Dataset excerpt

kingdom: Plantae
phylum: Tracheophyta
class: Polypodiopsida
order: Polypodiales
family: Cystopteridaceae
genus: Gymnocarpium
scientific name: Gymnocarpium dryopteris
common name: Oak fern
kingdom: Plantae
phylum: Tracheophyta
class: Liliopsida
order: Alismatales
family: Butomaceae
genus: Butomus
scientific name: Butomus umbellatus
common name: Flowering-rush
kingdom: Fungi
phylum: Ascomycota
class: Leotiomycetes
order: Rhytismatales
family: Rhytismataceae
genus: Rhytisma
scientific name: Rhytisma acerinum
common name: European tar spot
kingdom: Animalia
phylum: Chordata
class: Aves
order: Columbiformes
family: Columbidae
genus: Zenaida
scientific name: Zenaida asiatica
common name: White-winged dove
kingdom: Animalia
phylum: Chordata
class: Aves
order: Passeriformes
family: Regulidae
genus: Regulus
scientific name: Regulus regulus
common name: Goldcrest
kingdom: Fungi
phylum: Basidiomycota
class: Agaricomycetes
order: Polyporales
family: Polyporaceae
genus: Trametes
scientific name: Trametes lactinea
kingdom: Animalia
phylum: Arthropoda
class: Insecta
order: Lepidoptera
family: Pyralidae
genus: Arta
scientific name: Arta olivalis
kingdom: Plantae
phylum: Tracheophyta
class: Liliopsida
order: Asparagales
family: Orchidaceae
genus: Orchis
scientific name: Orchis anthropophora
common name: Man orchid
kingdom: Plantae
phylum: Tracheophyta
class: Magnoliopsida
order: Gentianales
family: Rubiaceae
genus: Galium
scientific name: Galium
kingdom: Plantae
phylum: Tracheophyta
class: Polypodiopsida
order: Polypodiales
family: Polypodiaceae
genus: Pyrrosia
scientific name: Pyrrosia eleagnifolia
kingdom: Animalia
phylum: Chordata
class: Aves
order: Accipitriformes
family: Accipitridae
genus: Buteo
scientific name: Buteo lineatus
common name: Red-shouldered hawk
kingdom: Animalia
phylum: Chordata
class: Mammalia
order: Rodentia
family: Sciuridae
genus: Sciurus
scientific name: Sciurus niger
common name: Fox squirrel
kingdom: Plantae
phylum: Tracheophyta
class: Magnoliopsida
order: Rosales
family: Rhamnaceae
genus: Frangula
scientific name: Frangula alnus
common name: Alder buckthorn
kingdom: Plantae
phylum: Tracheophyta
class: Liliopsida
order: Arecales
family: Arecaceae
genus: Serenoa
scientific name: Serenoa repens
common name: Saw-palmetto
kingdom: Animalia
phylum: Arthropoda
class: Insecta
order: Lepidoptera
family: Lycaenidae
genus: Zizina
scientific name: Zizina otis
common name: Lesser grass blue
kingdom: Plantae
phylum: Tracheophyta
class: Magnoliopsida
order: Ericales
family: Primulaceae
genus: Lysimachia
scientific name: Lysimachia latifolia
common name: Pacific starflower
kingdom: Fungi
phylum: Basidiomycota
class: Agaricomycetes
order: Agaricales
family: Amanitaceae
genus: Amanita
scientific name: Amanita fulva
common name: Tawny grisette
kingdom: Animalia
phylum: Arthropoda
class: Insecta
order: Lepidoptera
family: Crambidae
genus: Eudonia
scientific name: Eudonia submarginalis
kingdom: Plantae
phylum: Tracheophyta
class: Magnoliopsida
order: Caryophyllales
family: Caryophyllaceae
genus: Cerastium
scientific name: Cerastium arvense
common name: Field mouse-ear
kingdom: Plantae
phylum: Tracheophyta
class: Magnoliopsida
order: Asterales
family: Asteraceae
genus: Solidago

**Do this:**
Write out all the data again, switching each "common name" to "everyday name" and leaving everything else unchanged.

**Response to the task:**
kingdom: Plantae
phylum: Tracheophyta
class: Polypodiopsida
order: Polypodiales
family: Cystopteridaceae
genus: Gymnocarpium
scientific name: Gymnocarpium dryopteris
everyday name: Oak fern
kingdom: Plantae
phylum: Tracheophyta
class: Liliopsida
order: Alismatales
family: Butomaceae
genus: Butomus
scientific name: Butomus umbellatus
everyday name: Flowering-rush
kingdom: Fungi
phylum: Ascomycota
class: Leotiomycetes
order: Rhytismatales
family: Rhytismataceae
genus: Rhytisma
scientific name: Rhytisma acerinum
everyday name: European tar spot
kingdom: Animalia
phylum: Chordata
class: Aves
order: Columbiformes
family: Columbidae
genus: Zenaida
scientific name: Zenaida asiatica
everyday name: White-winged dove
kingdom: Animalia
phylum: Chordata
class: Aves
order: Passeriformes
family: Regulidae
genus: Regulus
scientific name: Regulus regulus
everyday name: Goldcrest
kingdom: Fungi
phylum: Basidiomycota
class: Agaricomycetes
order: Polyporales
family: Polyporaceae
genus: Trametes
scientific name: Trametes lactinea
kingdom: Animalia
phylum: Arthropoda
class: Insecta
order: Lepidoptera
family: Pyralidae
genus: Arta
scientific name: Arta olivalis
kingdom: Plantae
phylum: Tracheophyta
class: Liliopsida
order: Asparagales
family: Orchidaceae
genus: Orchis
scientific name: Orchis anthropophora
everyday name: Man orchid
kingdom: Plantae
phylum: Tracheophyta
class: Magnoliopsida
order: Gentianales
family: Rubiaceae
genus: Galium
scientific name: Galium
kingdom: Plantae
phylum: Tracheophyta
class: Polypodiopsida
order: Polypodiales
family: Polypodiaceae
genus: Pyrrosia
scientific name: Pyrrosia eleagnifolia
kingdom: Animalia
phylum: Chordata
class: Aves
order: Accipitriformes
family: Accipitridae
genus: Buteo
scientific name: Buteo lineatus
everyday name: Red-shouldered hawk
kingdom: Animalia
phylum: Chordata
class: Mammalia
order: Rodentia
family: Sciuridae
genus: Sciurus
scientific name: Sciurus niger
everyday name: Fox squirrel
kingdom: Plantae
phylum: Tracheophyta
class: Magnoliopsida
order: Rosales
family: Rhamnaceae
genus: Frangula
scientific name: Frangula alnus
everyday name: Alder buckthorn
kingdom: Plantae
phylum: Tracheophyta
class: Liliopsida
order: Arecales
family: Arecaceae
genus: Serenoa
scientific name: Serenoa repens
everyday name: Saw-palmetto
kingdom: Animalia
phylum: Arthropoda
class: Insecta
order: Lepidoptera
family: Lycaenidae
genus: Zizina
scientific name: Zizina otis
everyday name: Lesser grass blue
kingdom: Plantae
phylum: Tracheophyta
class: Magnoliopsida
order: Ericales
family: Primulaceae
genus: Lysimachia
scientific name: Lysimachia latifolia
everyday name: Pacific starflower
kingdom: Fungi
phylum: Basidiomycota
class: Agaricomycetes
order: Agaricales
family: Amanitaceae
genus: Amanita
scientific name: Amanita fulva
everyday name: Tawny grisette
kingdom: Animalia
phylum: Arthropoda
class: Insecta
order: Lepidoptera
family: Crambidae
genus: Eudonia
scientific name: Eudonia submarginalis
kingdom: Plantae
phylum: Tracheophyta
class: Magnoliopsida
order: Caryophyllales
family: Caryophyllaceae
genus: Cerastium
scientific name: Cerastium arvense
everyday name: Field mouse-ear
kingdom: Plantae
phylum: Tracheophyta
class: Magnoliopsida
order: Asterales
family: Asteraceae
genus: Solidago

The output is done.